Segment Start: GIVEN INFORMATION
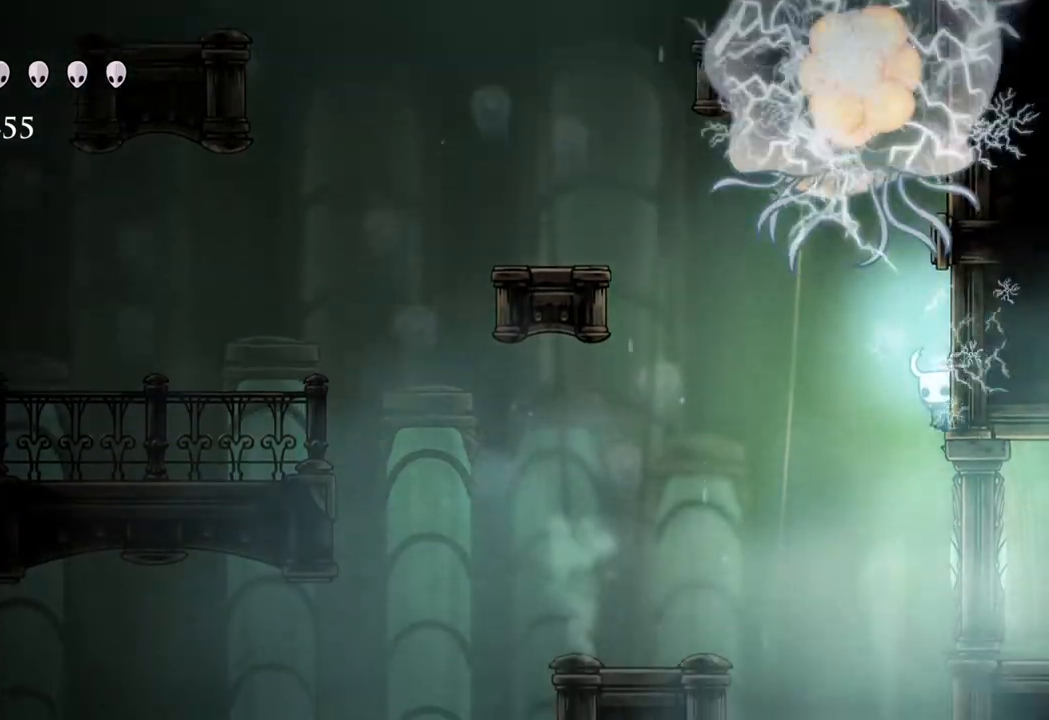
{"buttons": [], "left_stick": "left", "right_stick": "center", "events": [[33, "A", "down"], [67, "left_stick", "left"], [150, "A", "up"]]}
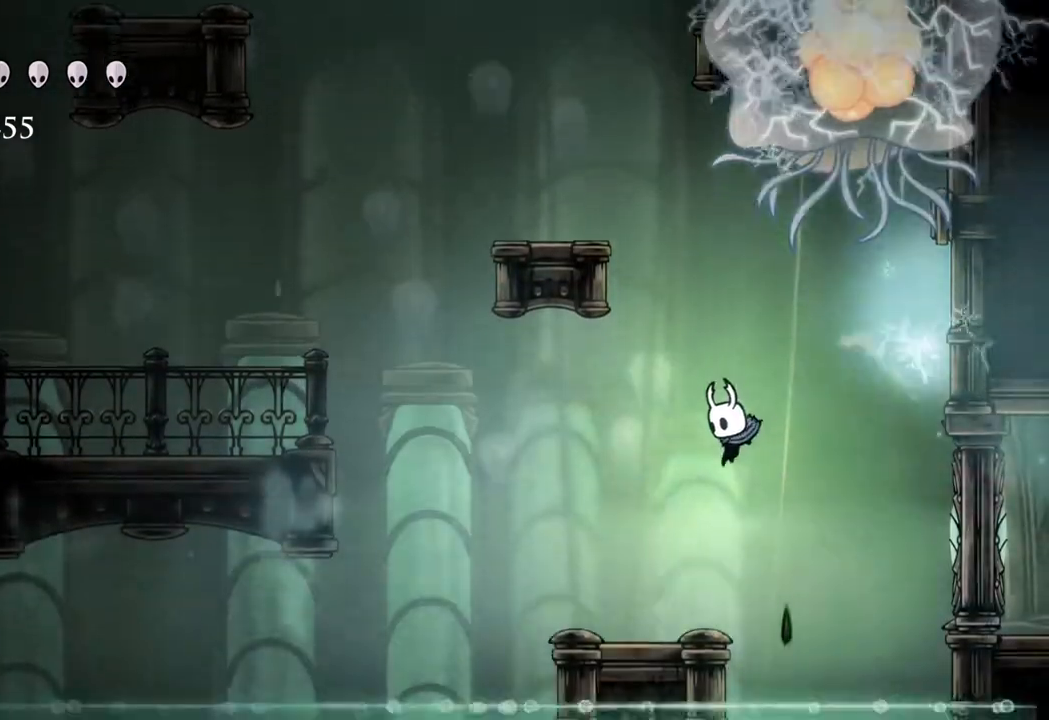
{"buttons": ["A"], "left_stick": "left", "right_stick": "center", "events": [[217, "A", "down"]]}
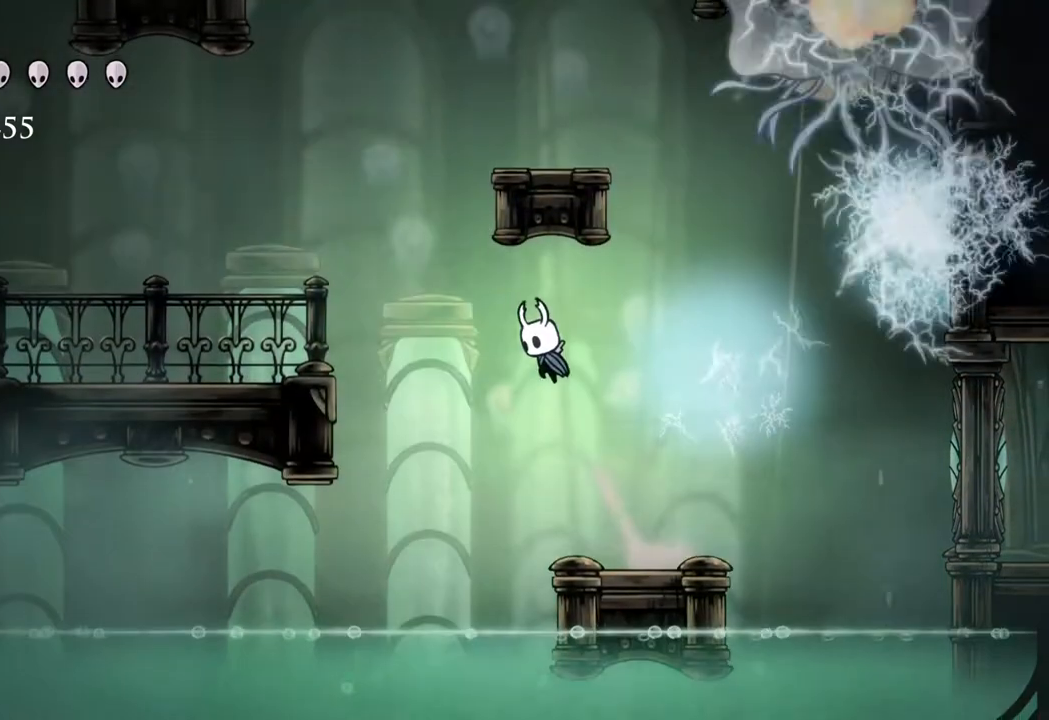
{"buttons": [], "left_stick": "center", "right_stick": "center", "events": [[83, "R2", "down"], [183, "A", "up"], [267, "R2", "up"], [400, "left_stick", "center"]]}
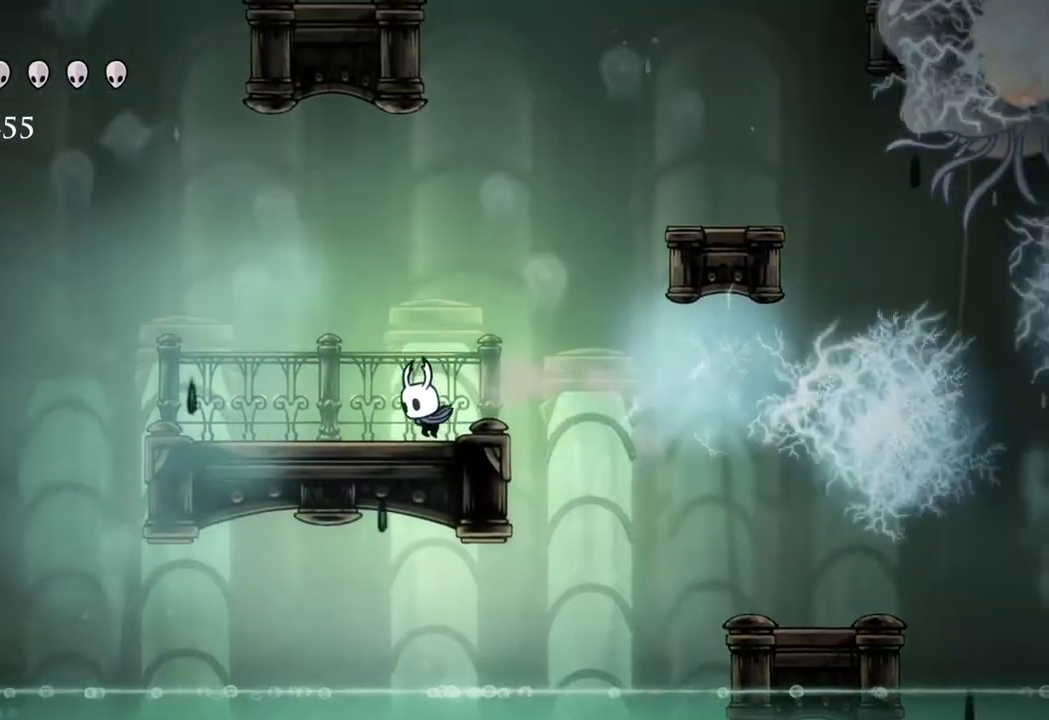
{"buttons": ["A"], "left_stick": "right", "right_stick": "center", "events": [[17, "A", "down"], [33, "left_stick", "right"]]}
Segment End: GIVEN INFORMATION
- _PROBLEM DETAILS_: In this exercise, set down all of the data exactly, without the pictures.

- _EXPECTED ANSWER_:
{"buttons": [], "left_stick": "left", "right_stick": "center", "events": [[33, "A", "down"], [67, "left_stick", "left"], [150, "A", "up"]]}
{"buttons": ["A"], "left_stick": "left", "right_stick": "center", "events": [[217, "A", "down"]]}
{"buttons": [], "left_stick": "center", "right_stick": "center", "events": [[83, "R2", "down"], [183, "A", "up"], [267, "R2", "up"], [400, "left_stick", "center"]]}
{"buttons": ["A"], "left_stick": "right", "right_stick": "center", "events": [[17, "A", "down"], [33, "left_stick", "right"]]}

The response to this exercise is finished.